[Dataset entries]
★ ★ ★ ★

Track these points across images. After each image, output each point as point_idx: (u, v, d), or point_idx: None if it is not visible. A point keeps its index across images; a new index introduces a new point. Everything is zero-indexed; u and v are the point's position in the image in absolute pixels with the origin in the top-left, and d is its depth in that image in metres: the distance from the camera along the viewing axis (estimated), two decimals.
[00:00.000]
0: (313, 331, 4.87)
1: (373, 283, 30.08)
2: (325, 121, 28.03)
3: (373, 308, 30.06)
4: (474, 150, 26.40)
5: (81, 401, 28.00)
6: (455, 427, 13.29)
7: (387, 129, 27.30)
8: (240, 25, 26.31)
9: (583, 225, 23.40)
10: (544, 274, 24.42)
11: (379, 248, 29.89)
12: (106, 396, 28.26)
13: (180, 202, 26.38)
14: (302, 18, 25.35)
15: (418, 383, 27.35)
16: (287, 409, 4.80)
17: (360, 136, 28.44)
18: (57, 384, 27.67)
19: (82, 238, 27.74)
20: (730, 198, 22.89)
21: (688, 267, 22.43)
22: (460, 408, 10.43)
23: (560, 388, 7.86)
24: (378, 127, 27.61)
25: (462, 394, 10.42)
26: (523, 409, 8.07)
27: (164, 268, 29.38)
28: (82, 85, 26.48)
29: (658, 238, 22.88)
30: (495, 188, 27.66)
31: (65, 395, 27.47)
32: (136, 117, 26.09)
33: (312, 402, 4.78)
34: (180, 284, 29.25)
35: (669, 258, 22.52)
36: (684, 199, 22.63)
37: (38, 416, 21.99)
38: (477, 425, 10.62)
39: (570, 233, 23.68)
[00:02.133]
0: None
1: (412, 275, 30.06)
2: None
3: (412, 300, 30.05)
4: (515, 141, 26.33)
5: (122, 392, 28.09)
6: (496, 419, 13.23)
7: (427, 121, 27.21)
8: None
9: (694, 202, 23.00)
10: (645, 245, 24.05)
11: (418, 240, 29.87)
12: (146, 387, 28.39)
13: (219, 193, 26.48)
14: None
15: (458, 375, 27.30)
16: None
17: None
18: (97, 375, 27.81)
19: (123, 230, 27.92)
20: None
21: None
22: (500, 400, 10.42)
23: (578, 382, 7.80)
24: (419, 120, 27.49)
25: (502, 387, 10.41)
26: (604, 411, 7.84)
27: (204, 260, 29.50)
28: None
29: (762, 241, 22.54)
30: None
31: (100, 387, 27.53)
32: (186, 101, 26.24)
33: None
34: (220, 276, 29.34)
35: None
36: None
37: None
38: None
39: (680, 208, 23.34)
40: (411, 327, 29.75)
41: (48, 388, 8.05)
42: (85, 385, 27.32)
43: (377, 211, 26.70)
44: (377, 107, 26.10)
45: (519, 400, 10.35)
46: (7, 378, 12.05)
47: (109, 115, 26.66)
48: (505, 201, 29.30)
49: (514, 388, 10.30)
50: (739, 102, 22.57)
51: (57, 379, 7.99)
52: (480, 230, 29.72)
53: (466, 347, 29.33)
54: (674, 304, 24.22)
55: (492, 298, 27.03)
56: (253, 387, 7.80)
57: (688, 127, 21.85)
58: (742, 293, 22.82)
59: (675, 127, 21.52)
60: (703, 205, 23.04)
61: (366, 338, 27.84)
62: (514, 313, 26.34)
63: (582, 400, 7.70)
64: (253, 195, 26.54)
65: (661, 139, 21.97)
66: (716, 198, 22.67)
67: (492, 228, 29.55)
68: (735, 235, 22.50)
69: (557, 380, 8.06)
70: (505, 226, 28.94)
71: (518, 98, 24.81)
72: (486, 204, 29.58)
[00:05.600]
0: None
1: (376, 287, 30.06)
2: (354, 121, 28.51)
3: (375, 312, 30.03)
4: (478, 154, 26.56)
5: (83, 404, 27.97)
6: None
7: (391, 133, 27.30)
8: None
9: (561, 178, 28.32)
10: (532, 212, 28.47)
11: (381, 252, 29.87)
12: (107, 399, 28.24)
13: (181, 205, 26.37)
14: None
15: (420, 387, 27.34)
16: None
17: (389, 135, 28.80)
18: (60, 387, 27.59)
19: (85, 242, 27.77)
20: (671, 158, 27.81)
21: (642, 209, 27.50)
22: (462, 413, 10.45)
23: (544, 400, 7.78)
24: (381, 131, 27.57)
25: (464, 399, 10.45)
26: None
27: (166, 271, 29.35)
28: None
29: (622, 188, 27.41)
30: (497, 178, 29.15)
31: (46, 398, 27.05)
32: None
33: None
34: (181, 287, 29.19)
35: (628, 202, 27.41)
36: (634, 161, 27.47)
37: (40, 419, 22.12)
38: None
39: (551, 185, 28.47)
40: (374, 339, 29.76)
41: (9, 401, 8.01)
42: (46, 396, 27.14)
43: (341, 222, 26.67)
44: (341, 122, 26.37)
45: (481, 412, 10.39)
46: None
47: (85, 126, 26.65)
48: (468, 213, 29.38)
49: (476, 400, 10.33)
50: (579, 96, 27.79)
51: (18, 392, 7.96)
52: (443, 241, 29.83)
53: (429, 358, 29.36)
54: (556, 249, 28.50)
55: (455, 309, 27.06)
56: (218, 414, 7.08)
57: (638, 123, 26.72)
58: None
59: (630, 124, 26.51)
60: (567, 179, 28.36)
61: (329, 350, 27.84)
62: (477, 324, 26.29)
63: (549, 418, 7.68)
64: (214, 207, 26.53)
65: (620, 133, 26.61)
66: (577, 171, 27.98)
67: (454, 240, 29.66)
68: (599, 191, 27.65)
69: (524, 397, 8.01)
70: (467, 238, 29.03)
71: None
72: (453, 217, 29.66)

★ ★ ★ ★

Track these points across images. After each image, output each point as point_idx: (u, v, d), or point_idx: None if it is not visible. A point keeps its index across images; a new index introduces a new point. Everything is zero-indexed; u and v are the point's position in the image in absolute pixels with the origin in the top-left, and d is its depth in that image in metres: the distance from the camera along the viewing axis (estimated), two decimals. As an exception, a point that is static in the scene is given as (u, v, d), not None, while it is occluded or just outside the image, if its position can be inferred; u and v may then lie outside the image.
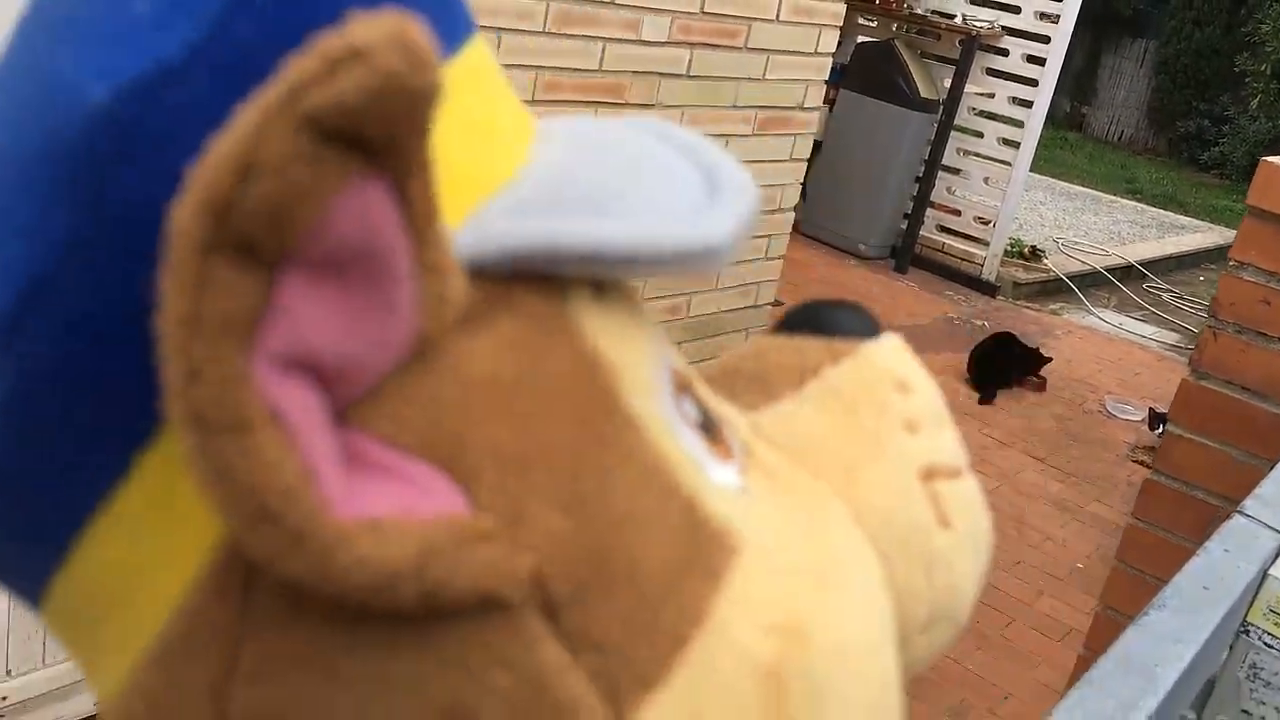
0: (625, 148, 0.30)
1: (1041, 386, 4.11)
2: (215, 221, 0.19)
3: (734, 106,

★ ★ ★ ★

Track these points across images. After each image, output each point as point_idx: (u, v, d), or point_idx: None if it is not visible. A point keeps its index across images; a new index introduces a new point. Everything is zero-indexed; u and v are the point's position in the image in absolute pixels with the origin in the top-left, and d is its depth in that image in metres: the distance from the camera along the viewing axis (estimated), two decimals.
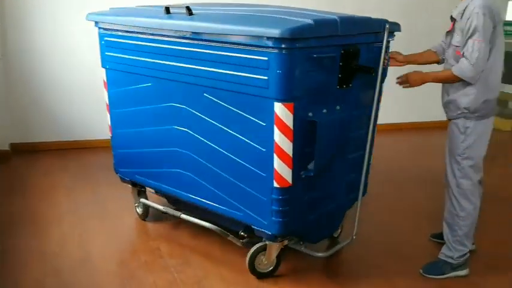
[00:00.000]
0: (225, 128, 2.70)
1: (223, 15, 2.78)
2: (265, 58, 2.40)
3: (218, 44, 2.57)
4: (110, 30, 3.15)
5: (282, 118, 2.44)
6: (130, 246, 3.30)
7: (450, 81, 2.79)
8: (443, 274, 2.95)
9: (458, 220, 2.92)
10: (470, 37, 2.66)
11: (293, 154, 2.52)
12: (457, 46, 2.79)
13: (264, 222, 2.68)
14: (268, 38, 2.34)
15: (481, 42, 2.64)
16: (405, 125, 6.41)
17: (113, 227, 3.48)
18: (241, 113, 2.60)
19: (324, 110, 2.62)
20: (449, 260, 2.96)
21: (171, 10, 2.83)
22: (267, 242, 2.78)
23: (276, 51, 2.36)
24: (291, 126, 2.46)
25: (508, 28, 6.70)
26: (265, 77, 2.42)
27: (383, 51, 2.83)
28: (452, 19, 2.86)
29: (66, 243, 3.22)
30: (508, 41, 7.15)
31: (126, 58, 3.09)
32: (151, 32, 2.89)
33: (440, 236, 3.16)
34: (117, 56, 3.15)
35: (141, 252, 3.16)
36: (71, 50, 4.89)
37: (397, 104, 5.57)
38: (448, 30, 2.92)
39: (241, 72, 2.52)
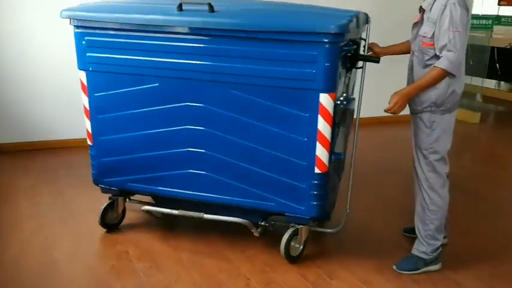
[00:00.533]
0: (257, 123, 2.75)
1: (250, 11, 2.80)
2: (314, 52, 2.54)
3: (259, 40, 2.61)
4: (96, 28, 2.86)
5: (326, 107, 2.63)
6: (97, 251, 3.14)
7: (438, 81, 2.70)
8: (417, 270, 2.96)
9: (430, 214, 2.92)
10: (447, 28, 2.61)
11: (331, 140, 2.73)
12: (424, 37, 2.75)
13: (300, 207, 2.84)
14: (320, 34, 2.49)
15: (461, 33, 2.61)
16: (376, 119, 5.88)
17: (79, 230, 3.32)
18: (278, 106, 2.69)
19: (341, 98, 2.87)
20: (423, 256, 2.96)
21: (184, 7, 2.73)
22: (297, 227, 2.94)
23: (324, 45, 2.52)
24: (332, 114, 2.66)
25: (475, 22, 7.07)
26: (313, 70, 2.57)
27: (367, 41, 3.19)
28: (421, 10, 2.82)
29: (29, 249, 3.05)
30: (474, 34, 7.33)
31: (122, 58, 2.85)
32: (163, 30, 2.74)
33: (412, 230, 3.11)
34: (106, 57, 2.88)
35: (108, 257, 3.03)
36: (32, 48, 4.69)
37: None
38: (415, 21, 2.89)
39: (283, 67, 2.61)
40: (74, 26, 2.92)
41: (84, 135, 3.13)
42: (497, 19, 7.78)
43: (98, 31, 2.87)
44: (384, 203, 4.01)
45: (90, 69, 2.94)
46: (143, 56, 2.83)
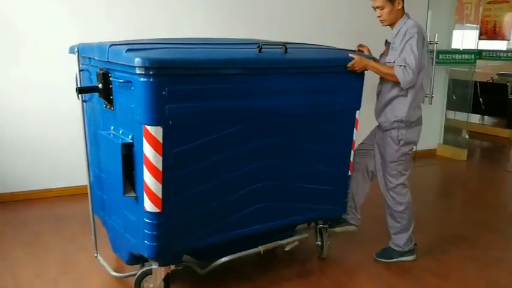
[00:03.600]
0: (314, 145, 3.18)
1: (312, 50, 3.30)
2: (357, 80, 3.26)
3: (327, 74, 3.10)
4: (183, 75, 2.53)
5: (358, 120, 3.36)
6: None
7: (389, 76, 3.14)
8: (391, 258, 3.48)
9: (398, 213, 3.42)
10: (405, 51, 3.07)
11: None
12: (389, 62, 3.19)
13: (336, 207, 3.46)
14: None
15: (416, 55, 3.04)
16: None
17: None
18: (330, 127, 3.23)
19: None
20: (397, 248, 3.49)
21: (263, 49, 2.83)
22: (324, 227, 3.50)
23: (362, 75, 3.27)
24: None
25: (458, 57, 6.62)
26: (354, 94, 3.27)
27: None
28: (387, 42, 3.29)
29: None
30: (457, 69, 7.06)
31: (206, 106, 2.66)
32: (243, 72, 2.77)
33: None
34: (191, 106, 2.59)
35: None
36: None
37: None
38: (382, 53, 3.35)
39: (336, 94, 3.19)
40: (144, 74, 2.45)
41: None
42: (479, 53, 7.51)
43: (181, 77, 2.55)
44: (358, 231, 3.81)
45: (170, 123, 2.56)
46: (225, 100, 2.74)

★ ★ ★ ★

> **Task objective**
Using the entries above, give back exactly the line containing "16: (405, 125, 6.41)", the line containing "39: (241, 72, 2.52)", and every line between them, and nothing else.

> **Output for this task**
16: (405, 125, 6.41)
17: (113, 227, 3.48)
18: (241, 113, 2.60)
19: (324, 110, 2.62)
20: (449, 260, 2.96)
21: (171, 10, 2.83)
22: (267, 242, 2.78)
23: (276, 51, 2.36)
24: (291, 126, 2.46)
25: (508, 28, 6.70)
26: (265, 77, 2.42)
27: (383, 51, 2.83)
28: (452, 19, 2.86)
29: (66, 243, 3.22)
30: (508, 41, 7.15)
31: (126, 58, 3.09)
32: (151, 32, 2.89)
33: (440, 236, 3.16)
34: (117, 56, 3.15)
35: (141, 252, 3.16)
36: (71, 50, 4.89)
37: (397, 104, 5.57)
38: (448, 30, 2.92)
39: (241, 72, 2.52)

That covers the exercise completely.